The data =>

================================

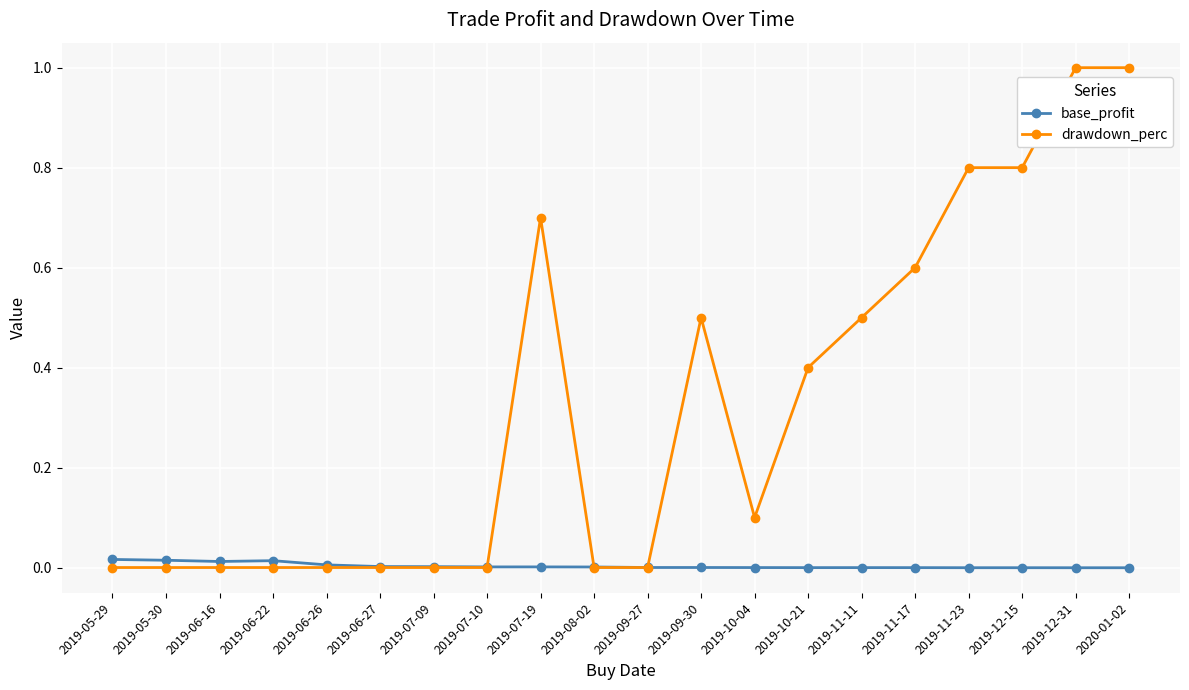

True or false: base_profit has more than 2 interior local peaks.

True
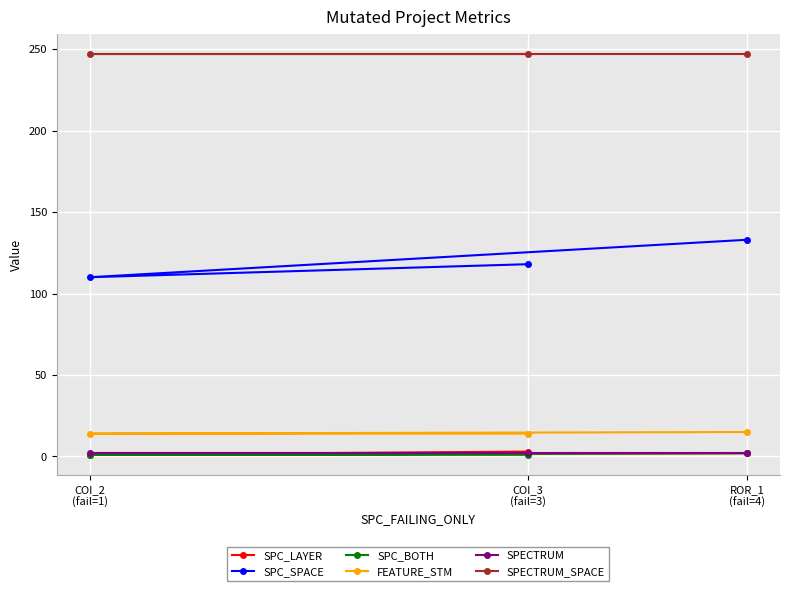

What value does the SPC_LAYER series have at COI_3
(fail=3)?

3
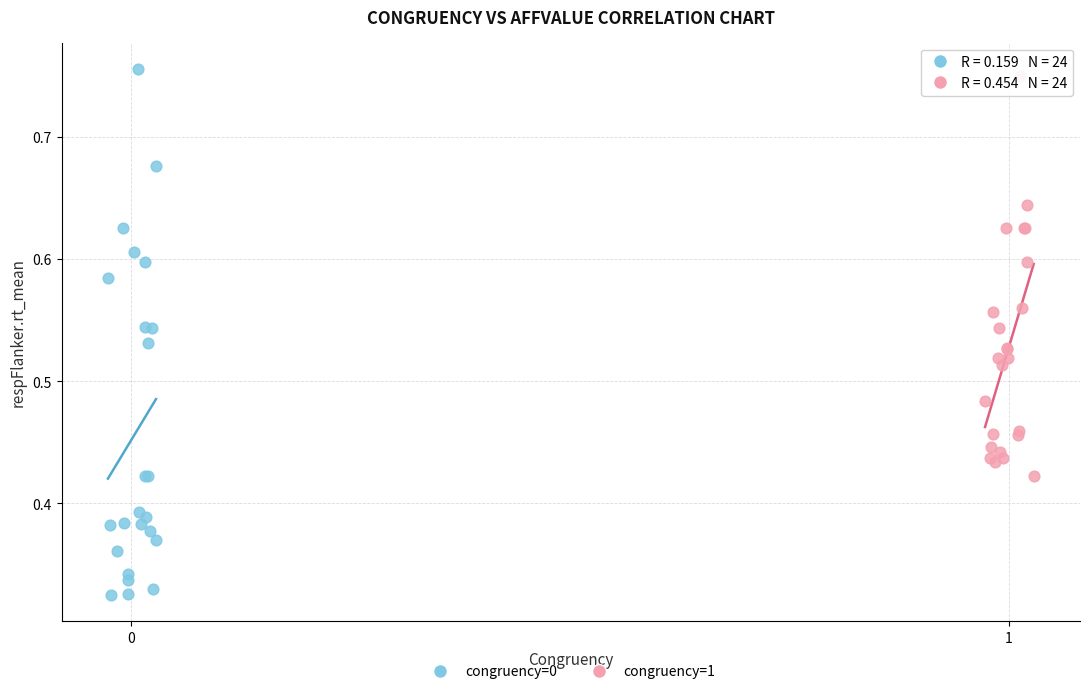

Which series contains the lowest Y value?

congruency=0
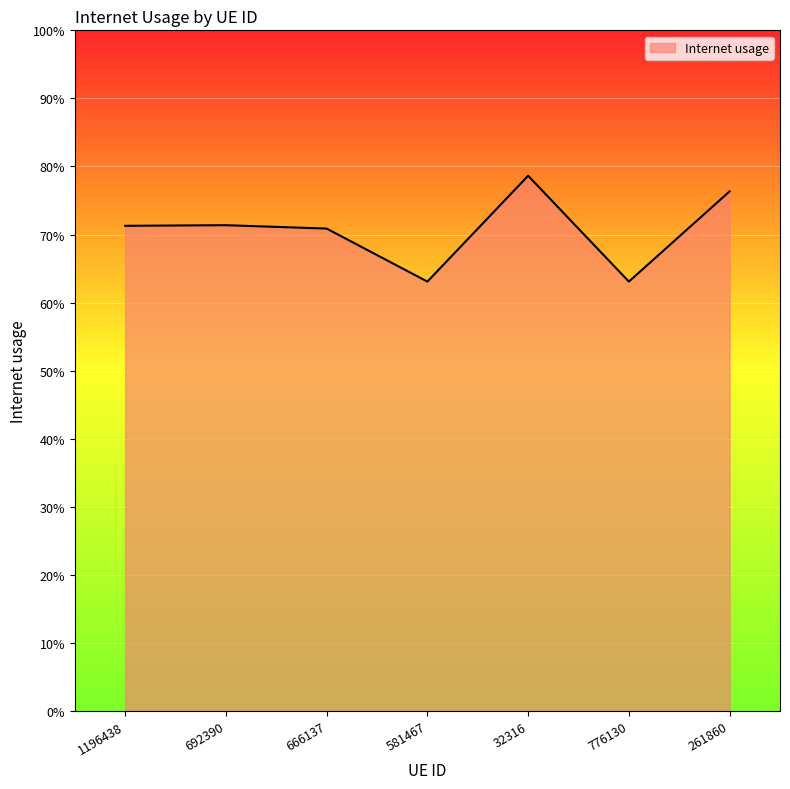

Read the value at 666137.

0.7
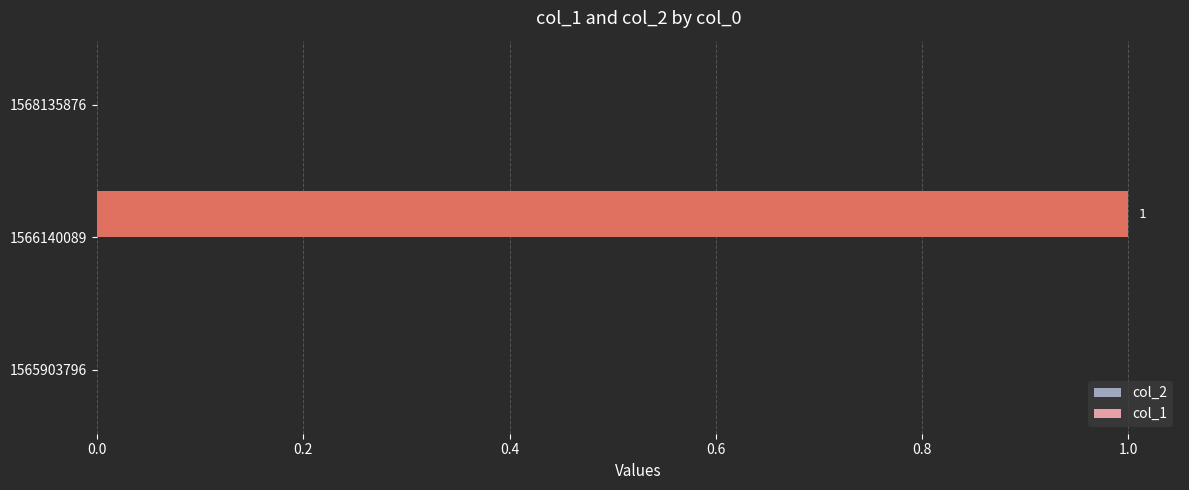

The chart shows a value of 1 at 1568135876. True or false?

False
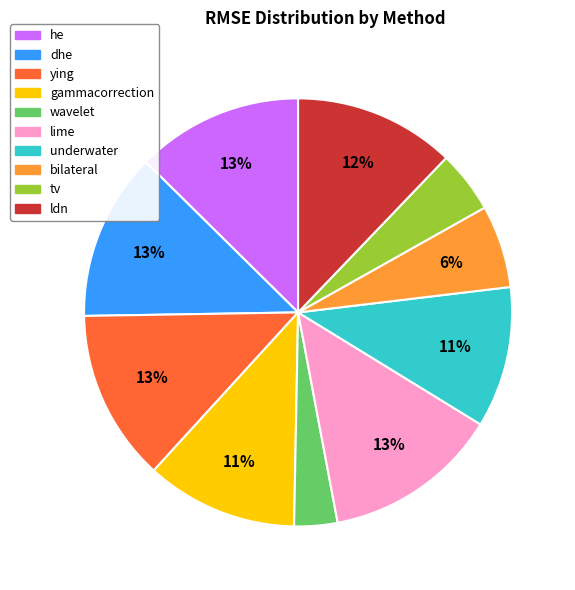

To the nearest percent, what is the difference between the largest and smallest slice percentages?

10%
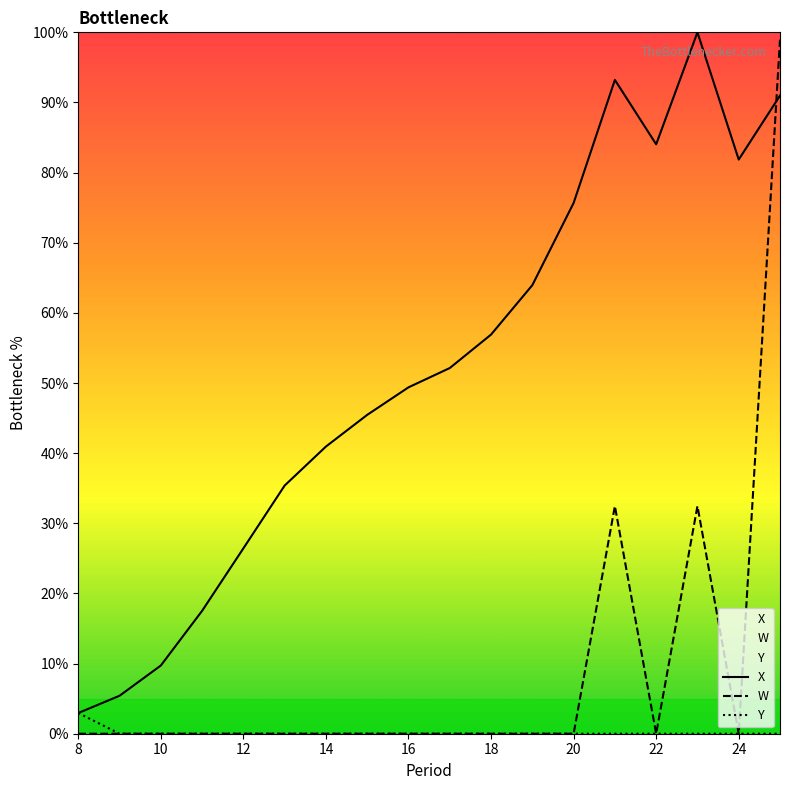

What is the difference between the highest and lowest values at 18?

56.9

================================

Goal of the exercise =>
Return each line in the listing above that contains the word "lowest". Case counts.

Solved problem =>
Which series contains the lowest Y value?
What is the difference between the highest and lowest values at 18?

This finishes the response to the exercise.